Answer: Yes, while both belong to the same family of hormones called progestogens, there is at least one key difference between the two which has been shown to be detrimental to the nature of their affect on the body; progesterone is bio-identical -is the exact form as the natural progesterone produced by the human ovaries and adrenal glands- while progestin is non bio-identical. A review of data available from the many studies comparing the effects of these two hormones on both human and animal subjects shows that their effects differ in some quite important ways. For example, as mentioned earlier, progestin appears to counter estrogen’s effects in certain tissue such as the uterus, but may enhance the effects in other tissue such as the breast and bone. Since impact on the breast tissue is a significant area of difference between these two hormones, it would be logical to ask whether there is a corresponding difference in risk for breast cancer. Had the WHI reseach included an estrogen+progesterone wing, would such fundamental differences have led to alternate results?

How different is the effect of Progesterone vs Progestin on breast tissue?

Breast cells are subject to ongoing cell division due to constant exposure to Estrogen. During the process of cell division, DNA inside the breast cell can become damaged.

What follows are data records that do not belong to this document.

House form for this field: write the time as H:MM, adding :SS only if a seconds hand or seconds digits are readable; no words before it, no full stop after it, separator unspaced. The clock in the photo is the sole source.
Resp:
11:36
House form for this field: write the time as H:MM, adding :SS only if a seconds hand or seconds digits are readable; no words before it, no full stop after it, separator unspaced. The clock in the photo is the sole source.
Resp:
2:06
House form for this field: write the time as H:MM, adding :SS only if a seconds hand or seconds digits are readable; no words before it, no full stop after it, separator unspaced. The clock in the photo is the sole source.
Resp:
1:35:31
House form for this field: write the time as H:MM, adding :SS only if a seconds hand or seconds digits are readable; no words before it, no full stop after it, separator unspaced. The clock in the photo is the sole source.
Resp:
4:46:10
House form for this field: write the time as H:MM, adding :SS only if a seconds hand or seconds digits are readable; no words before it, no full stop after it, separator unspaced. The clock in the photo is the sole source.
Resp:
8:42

Damaged cells have the capacity to become precancerous and eventually cancerous. But nature has its own tried and true solution for this problem, it is called Apoptosis. Apoptosis or “programmed cell death” is the key mechanism by which the body is rid of cells with damaged DNA thus preventing the process of precancerous/ cancerous cell development.

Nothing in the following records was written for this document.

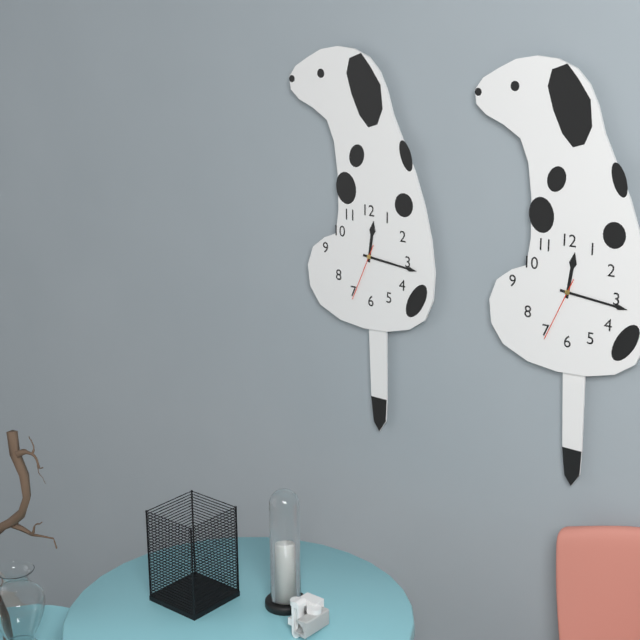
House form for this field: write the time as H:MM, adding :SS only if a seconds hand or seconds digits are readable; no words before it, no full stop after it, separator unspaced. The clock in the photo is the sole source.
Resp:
12:16:34
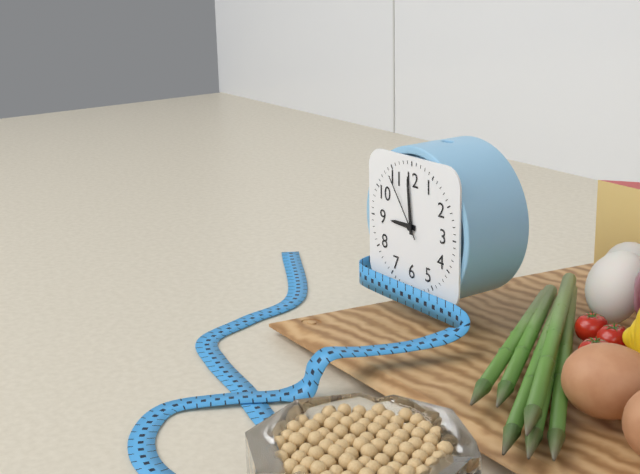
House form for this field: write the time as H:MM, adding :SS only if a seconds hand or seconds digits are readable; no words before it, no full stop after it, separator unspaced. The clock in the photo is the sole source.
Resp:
8:59:54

Progestin has been found to prevent apoptosis in some unhealthy breast cells while the opposite has been found to be the case with Progesterone which appears to even promote programmed cell death thus allowing the elimination of cells with the likelihood of becoming cancerous. Progestins also promote the conversion of weaker Estrogens into more potent Estrogens, thereby contributing to their cancer producing potential. Progesterone on the other hand appears to have an opposite influence, creating Estrogens with much reduced potency.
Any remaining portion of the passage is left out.